One night in Shanghai, our cab driver (who spoke the best English of any cab driver so far in China) told us that we were wasting our time in Shanghai. According to him, we only needed to spend one day in Shanghai and we needed at least three days in Suzhou (a city generously compared to Venice) and three days in Hangzhou. Besides skipping Suzhou altogether, he had our itinerary in reverse. I thought of this conversation on our short & comfortable trip from Shanghai to Hangzhou.

Adam's parents recommended it as their favorite city in the Beijing, Xi'an, Shanghai, Hangzhou circuit, but we traveling novices had only allotted ourselves less than 24 hours there. And it rained for approx. 12 of those hours. Needless to say, Hangzhou was a bust.

We arrived in Hangzhou by train from Shanghai in the early evening and didn't get settled into our hotel (Days Inn Asia!) until around dinner. We took a taxi to the popular West Lake area that serves as the city's main attraction. Even at night, you could tell that Hangzhou is very beautiful and had more of a beach town feel rather than a bustling metropolis. For starters, it was humid and the air smelled like salty sweat.

Once at West Lake, we perused the myriad of international cuisine options before deciding where to eat dinner. Chinese-fooded-out, we followed our noses to a curry house chain that was above average and where foreigners outnumbered the Chinese customers. Notably, they did have an Indian chef, but I know this because he spent a lot of time outside of the kitchen, so I don't know how much personal control he had over our curries.

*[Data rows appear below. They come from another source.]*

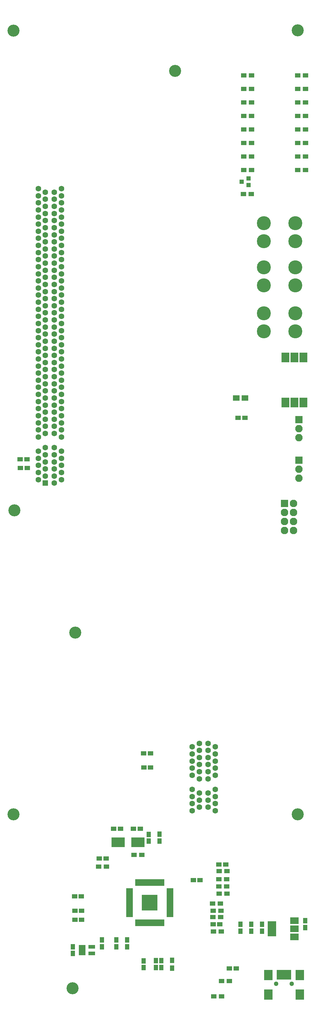
<source format=gts>
G04 #@! TF.FileFunction,Soldermask,Top*
%FSLAX46Y46*%
G04 Gerber Fmt 4.6, Leading zero omitted, Abs format (unit mm)*
G04 Created by KiCad (PCBNEW 4.0.7) date 02/03/18 00:33:44*
%MOMM*%
%LPD*%
G01*
G04 APERTURE LIST*
%ADD10C,0.100000*%
%ADD11R,1.600000X1.300000*%
%ADD12R,2.127200X2.127200*%
%ADD13O,2.127200X2.127200*%
%ADD14C,3.400000*%
%ADD15R,0.900000X2.700000*%
%ADD16R,2.400000X2.900000*%
%ADD17C,1.300000*%
%ADD18C,1.598880*%
%ADD19R,1.598880X1.598880*%
%ADD20C,3.956000*%
%ADD21R,1.600000X1.150000*%
%ADD22R,1.150000X1.600000*%
%ADD23R,2.100000X2.100000*%
%ADD24O,2.100000X2.100000*%
%ADD25R,2.178000X2.686000*%
%ADD26R,1.900000X1.650000*%
%ADD27R,1.300000X1.600000*%
%ADD28R,2.400000X4.200000*%
%ADD29R,2.400000X1.900000*%
%ADD30R,1.960000X1.050000*%
%ADD31R,3.725000X2.800000*%
%ADD32R,1.300000X1.200000*%
%ADD33R,1.900000X0.700000*%
%ADD34R,0.700000X1.900000*%
%ADD35R,4.400000X4.400000*%
G04 APERTURE END LIST*
D10*
D11*
X146220000Y-3810000D03*
X148420000Y-3810000D03*
D12*
X157734000Y-120650000D03*
D13*
X160274000Y-120650000D03*
X157734000Y-123190000D03*
X160274000Y-123190000D03*
X157734000Y-125730000D03*
X160274000Y-125730000D03*
X157734000Y-128270000D03*
X160274000Y-128270000D03*
D14*
X81178400Y12649200D03*
X161391600Y12700000D03*
X81178400Y-208280000D03*
D15*
X155966000Y-253432000D03*
X156766000Y-253432000D03*
X157566000Y-253432000D03*
X158366000Y-253432000D03*
X159166000Y-253432000D03*
D16*
X153116000Y-253532000D03*
X153116000Y-259032000D03*
X162016000Y-253532000D03*
X162016000Y-259032000D03*
D17*
X155366000Y-256032000D03*
X159766000Y-256032000D03*
D11*
X139868000Y-241300000D03*
X137668000Y-241300000D03*
D18*
X138125200Y-201241660D03*
X136123680Y-202242420D03*
X138125200Y-203240640D03*
X136123680Y-204241400D03*
X138125200Y-205242160D03*
X136123680Y-206240380D03*
X138125200Y-207241140D03*
X133624320Y-202242420D03*
X133624320Y-204241400D03*
X133624320Y-206240380D03*
X131622800Y-201241660D03*
X131622800Y-203240640D03*
X131622800Y-205242160D03*
X131622800Y-207241140D03*
X136123680Y-198241920D03*
X136123680Y-196240400D03*
X136123680Y-194241420D03*
X136123680Y-192242440D03*
X136123680Y-190240920D03*
X136123680Y-188241940D03*
X138125200Y-189242700D03*
X138125200Y-191241680D03*
X138125200Y-193240660D03*
X138125200Y-195242180D03*
X138125200Y-197241160D03*
X133624320Y-188241940D03*
X131622800Y-189242700D03*
X133624320Y-190240920D03*
X131622800Y-191241680D03*
X133624320Y-192242440D03*
X131622800Y-193240660D03*
X133624320Y-194241420D03*
X131622800Y-195242180D03*
X133624320Y-196240400D03*
X131622800Y-197241160D03*
X133624320Y-198241920D03*
X88168480Y-101902260D03*
X90170000Y-100901500D03*
X88168480Y-99903280D03*
X90170000Y-98902520D03*
X88168480Y-97901760D03*
X90170000Y-96903540D03*
X88168480Y-95902780D03*
X92669360Y-100901500D03*
X92669360Y-98902520D03*
X92669360Y-96903540D03*
X94670880Y-101902260D03*
X94670880Y-99903280D03*
X94670880Y-97901760D03*
X94670880Y-95902780D03*
X90170000Y-104902000D03*
X90170000Y-106903520D03*
X90170000Y-108902500D03*
X90170000Y-110901480D03*
X90170000Y-112903000D03*
D19*
X90170000Y-114901980D03*
D18*
X88168480Y-113901220D03*
X88168480Y-111902240D03*
X88168480Y-109903260D03*
X88168480Y-107901740D03*
X88168480Y-105902760D03*
X92669360Y-114901980D03*
X94670880Y-113901220D03*
X92669360Y-112903000D03*
X94670880Y-111902240D03*
X92669360Y-110901480D03*
X94670880Y-109903260D03*
X92669360Y-108902500D03*
X94670880Y-107901740D03*
X92669360Y-106903520D03*
X94670880Y-105902760D03*
X92669360Y-104902000D03*
X92669360Y-94902020D03*
X94670880Y-93901260D03*
X92669360Y-92903040D03*
X94670880Y-91902280D03*
X92669360Y-90901520D03*
X94670880Y-89903300D03*
X92669360Y-88902540D03*
X94670880Y-87901780D03*
X92669360Y-86903560D03*
X94670880Y-85902800D03*
X92669360Y-84902040D03*
X94670880Y-83901280D03*
X92669360Y-82903060D03*
X94670880Y-81902300D03*
X90170000Y-94902020D03*
X88168480Y-93901260D03*
X90170000Y-92903040D03*
X88168480Y-91902280D03*
X90170000Y-90901520D03*
X88168480Y-89903300D03*
X90170000Y-88902540D03*
X88168480Y-87901780D03*
X90170000Y-86903560D03*
X88168480Y-85902800D03*
X90170000Y-84902040D03*
X88168480Y-83901280D03*
X90170000Y-82903060D03*
X88168480Y-81902300D03*
X92669360Y-80901540D03*
X94670880Y-79903320D03*
X92669360Y-78902560D03*
X94670880Y-77901800D03*
X92669360Y-76903580D03*
X94670880Y-75902820D03*
X92669360Y-74902060D03*
X94670880Y-73901300D03*
X92669360Y-72903080D03*
X94670880Y-71902320D03*
X92669360Y-70901560D03*
X94670880Y-69903340D03*
X92669360Y-68902580D03*
X94670880Y-67901820D03*
X92669360Y-66903600D03*
X94670880Y-65902840D03*
X92669360Y-64902080D03*
X90170000Y-80901540D03*
X88168480Y-79903320D03*
X90170000Y-78902560D03*
X88168480Y-77901800D03*
X90170000Y-76903580D03*
X88168480Y-75902820D03*
X90170000Y-74902060D03*
X88168480Y-73901300D03*
X90170000Y-72903080D03*
X88168480Y-71902320D03*
X90170000Y-70901560D03*
X88168480Y-69903340D03*
X90170000Y-68902580D03*
X88168480Y-67901820D03*
X90170000Y-66903600D03*
X88168480Y-65902840D03*
X90170000Y-64902080D03*
X94670880Y-63901320D03*
X92669360Y-62903100D03*
X94670880Y-61902340D03*
X92669360Y-60901580D03*
X94670880Y-59903360D03*
X92669360Y-58902600D03*
X94670880Y-57901840D03*
X92669360Y-56903620D03*
X94670880Y-55902860D03*
X92669360Y-54902100D03*
X94670880Y-53901340D03*
X92669360Y-52903120D03*
X94670880Y-51902360D03*
X92669360Y-50901600D03*
X94670880Y-49903380D03*
X92669360Y-48902620D03*
X94670880Y-47901860D03*
X92669360Y-46903640D03*
X94670880Y-45902880D03*
X92669360Y-44902120D03*
X94670880Y-43901360D03*
X92669360Y-42903140D03*
X94670880Y-41902380D03*
X92669360Y-40901620D03*
X94670880Y-39903400D03*
X92669360Y-38902640D03*
X94670880Y-37901880D03*
X92669360Y-36901120D03*
X94670880Y-35902900D03*
X92669360Y-34902140D03*
X94670880Y-33901380D03*
X92669360Y-32903160D03*
X94670880Y-31902400D03*
X88168480Y-63901320D03*
X90170000Y-62903100D03*
X88168480Y-61902340D03*
X90170000Y-60901580D03*
X88168480Y-59903360D03*
X90170000Y-58902600D03*
X88168480Y-57901840D03*
X90170000Y-56903620D03*
X88168480Y-55902860D03*
X90170000Y-54902100D03*
X88168480Y-53901340D03*
X90170000Y-52903120D03*
X88168480Y-51902360D03*
X90170000Y-50901600D03*
X88168480Y-49903380D03*
X90170000Y-48902620D03*
X88168480Y-47901860D03*
X90170000Y-46903640D03*
X88168480Y-45902880D03*
X90170000Y-44902120D03*
X88168480Y-43901360D03*
X90170000Y-42903140D03*
X88168480Y-41902380D03*
X90170000Y-40901620D03*
X88168480Y-39903400D03*
X90170000Y-38902640D03*
X88168480Y-37901880D03*
X90170000Y-36901120D03*
X88168480Y-35902900D03*
X90170000Y-34902140D03*
X88168480Y-33901380D03*
X90170000Y-32903160D03*
X88168480Y-31902400D03*
D20*
X151892000Y-72136000D03*
X151892000Y-67005200D03*
D14*
X97884000Y-257306000D03*
X81440000Y-122542000D03*
X126840000Y1318000D03*
D21*
X142160000Y-251690000D03*
X144060000Y-251690000D03*
D22*
X163576000Y-238252000D03*
X163576000Y-240152000D03*
D21*
X109474000Y-212344000D03*
X111374000Y-212344000D03*
X107310000Y-220726000D03*
X105410000Y-220726000D03*
X116962000Y-212344000D03*
X115062000Y-212344000D03*
X131958000Y-226822000D03*
X133858000Y-226822000D03*
X137546000Y-239268000D03*
X139446000Y-239268000D03*
X139200000Y-222382000D03*
X141100000Y-222382000D03*
X100380000Y-237998000D03*
X98480000Y-237998000D03*
D22*
X151384000Y-241168000D03*
X151384000Y-239268000D03*
X145288000Y-239268000D03*
X145288000Y-241168000D03*
X122890000Y-249503528D03*
X122890000Y-251403528D03*
X97944000Y-245568000D03*
X97944000Y-247468000D03*
X121390000Y-249520000D03*
X121390000Y-251420000D03*
X117890000Y-249550000D03*
X117890000Y-251450000D03*
D21*
X100380000Y-235420000D03*
X98480000Y-235420000D03*
D22*
X119380000Y-215834000D03*
X119380000Y-213934000D03*
D21*
X100330000Y-231394000D03*
X98430000Y-231394000D03*
D22*
X122428000Y-215768000D03*
X122428000Y-213868000D03*
X106149000Y-245568000D03*
X106149000Y-243668000D03*
D21*
X119882000Y-195052000D03*
X117982000Y-195052000D03*
D22*
X113233267Y-243661749D03*
X113233267Y-245561749D03*
D21*
X84958000Y-108204000D03*
X83058000Y-108204000D03*
X144592000Y-96520000D03*
X146492000Y-96520000D03*
D23*
X161798000Y-97028000D03*
D24*
X161798000Y-99568000D03*
X161798000Y-102108000D03*
D23*
X161798000Y-108458000D03*
D24*
X161798000Y-110998000D03*
X161798000Y-113538000D03*
D25*
X157988000Y-92202000D03*
X160528000Y-92202000D03*
X163068000Y-92202000D03*
X163068000Y-79502000D03*
X160528000Y-79502000D03*
X157988000Y-79502000D03*
D21*
X119832000Y-191052000D03*
X117932000Y-191052000D03*
X83148000Y-110662000D03*
X85048000Y-110662000D03*
D26*
X144044724Y-90868200D03*
X146544724Y-90868200D03*
D22*
X148336000Y-239268000D03*
X148336000Y-241168000D03*
X110164000Y-243668000D03*
X110164000Y-245568000D03*
D20*
X160782000Y-72136000D03*
X160782000Y-67005200D03*
X151892000Y-46736000D03*
X151892000Y-41605200D03*
X151892000Y-59182000D03*
X151892000Y-54051200D03*
X160782000Y-59182000D03*
X160782000Y-54051200D03*
X160782000Y-46736000D03*
X160782000Y-41605200D03*
D11*
X139954000Y-255270000D03*
X142154000Y-255270000D03*
X139614000Y-233426000D03*
X137414000Y-233426000D03*
X141478000Y-230632000D03*
X139278000Y-230632000D03*
X141392000Y-226568000D03*
X139192000Y-226568000D03*
X139954000Y-259588000D03*
X137754000Y-259588000D03*
X117400000Y-219700000D03*
X115200000Y-219700000D03*
X139192000Y-228600000D03*
X141392000Y-228600000D03*
X139204000Y-224282000D03*
X141404000Y-224282000D03*
X107442000Y-223012000D03*
X105242000Y-223012000D03*
X139740000Y-235410000D03*
X137540000Y-235410000D03*
X139700000Y-237236000D03*
X137500000Y-237236000D03*
D27*
X125984000Y-251628000D03*
X125984000Y-249428000D03*
D28*
X154178000Y-240538000D03*
D29*
X160478000Y-240538000D03*
X160478000Y-238238000D03*
X160478000Y-242838000D03*
D30*
X100564000Y-245568000D03*
X100564000Y-246518000D03*
X100564000Y-247468000D03*
X103264000Y-247468000D03*
X103264000Y-245568000D03*
D31*
X110744000Y-216154000D03*
X116269000Y-216154000D03*
D14*
X98632001Y-157020000D03*
D11*
X161460000Y-19050000D03*
X163660000Y-19050000D03*
X161460000Y0D03*
X163660000Y0D03*
X161460000Y-11430000D03*
X163660000Y-11430000D03*
X161460000Y-22860000D03*
X163660000Y-22860000D03*
X161460000Y-3810000D03*
X163660000Y-3810000D03*
X161460000Y-15240000D03*
X163660000Y-15240000D03*
X161460000Y-7620000D03*
X163660000Y-7620000D03*
X146220000Y-19050000D03*
X148420000Y-19050000D03*
X146220000Y0D03*
X148420000Y0D03*
X146220000Y-11430000D03*
X148420000Y-11430000D03*
X146220000Y-22860000D03*
X148420000Y-22860000D03*
X146220000Y-15240000D03*
X148420000Y-15240000D03*
X146220000Y-7620000D03*
X148420000Y-7620000D03*
X161460000Y-26670000D03*
X163660000Y-26670000D03*
X148420000Y-26670000D03*
X146220000Y-26670000D03*
X146120000Y-33400000D03*
X148320000Y-33400000D03*
D14*
X161391600Y-208280000D03*
D32*
X147558000Y-30922000D03*
X147558000Y-29022000D03*
X145558000Y-29972000D03*
D33*
X125342000Y-236914000D03*
X125342000Y-236414000D03*
X125342000Y-235914000D03*
X125342000Y-235414000D03*
X125342000Y-234914000D03*
X125342000Y-234414000D03*
X125342000Y-233914000D03*
X125342000Y-233414000D03*
X125342000Y-232914000D03*
X125342000Y-232414000D03*
X125342000Y-231914000D03*
X125342000Y-231414000D03*
X125342000Y-230914000D03*
X125342000Y-230414000D03*
X125342000Y-229914000D03*
X125342000Y-229414000D03*
D34*
X123392000Y-227464000D03*
X122892000Y-227464000D03*
X122392000Y-227464000D03*
X121892000Y-227464000D03*
X121392000Y-227464000D03*
X120892000Y-227464000D03*
X120392000Y-227464000D03*
X119892000Y-227464000D03*
X119392000Y-227464000D03*
X118892000Y-227464000D03*
X118392000Y-227464000D03*
X117892000Y-227464000D03*
X117392000Y-227464000D03*
X116892000Y-227464000D03*
X116392000Y-227464000D03*
X115892000Y-227464000D03*
D33*
X113942000Y-229414000D03*
X113942000Y-229914000D03*
X113942000Y-230414000D03*
X113942000Y-230914000D03*
X113942000Y-231414000D03*
X113942000Y-231914000D03*
X113942000Y-232414000D03*
X113942000Y-232914000D03*
X113942000Y-233414000D03*
X113942000Y-233914000D03*
X113942000Y-234414000D03*
X113942000Y-234914000D03*
X113942000Y-235414000D03*
X113942000Y-235914000D03*
X113942000Y-236414000D03*
X113942000Y-236914000D03*
D34*
X115892000Y-238864000D03*
X116392000Y-238864000D03*
X116892000Y-238864000D03*
X117392000Y-238864000D03*
X117892000Y-238864000D03*
X118392000Y-238864000D03*
X118892000Y-238864000D03*
X119392000Y-238864000D03*
X119892000Y-238864000D03*
X120392000Y-238864000D03*
X120892000Y-238864000D03*
X121392000Y-238864000D03*
X121892000Y-238864000D03*
X122392000Y-238864000D03*
X122892000Y-238864000D03*
X123392000Y-238864000D03*
D35*
X119642000Y-233164000D03*
M02*

</source>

Other memorable moments from that night in Hangzhou include: 1. Sitting in a cab with the windows rolled down with a bus's exhaust mushroom clouding into our car while we passed a billboard advertising Hangzhou's "clean air." 2. dancing to Chinese music on the boardwalk. They were doing a line dance like the Electric Slide that was similar enough I was overconfident I could join in and quickly learn it and different enough that I tripped over my feet the entire time. 3. At a large-scale map of Hangzhou artfully engraved in the boardwalk cement, Adam asked a woman where West Lake was. Instead of referring to the map on the ground, she pointed to the actual lake not 10 yards away and looked at him disdainfully.

We overslept the following morning though we had intended to get up early to enjoy a boat ride around the lake before leaving for the airport. While we hastily got ready, the skies opened up and it began to pour. We reckoned with our losses (how great could some World Culture Heritage Site lake be anyway?) and decided to take our time eating lunch in the hotel restaurant. At least we got the Hangzhou specialty, beggar's chicken, a full chicken steamed/soaked/roasted in a special sauce while wrapped up in a big leaf that is supposedly cooked in a clay pot. It was delicious.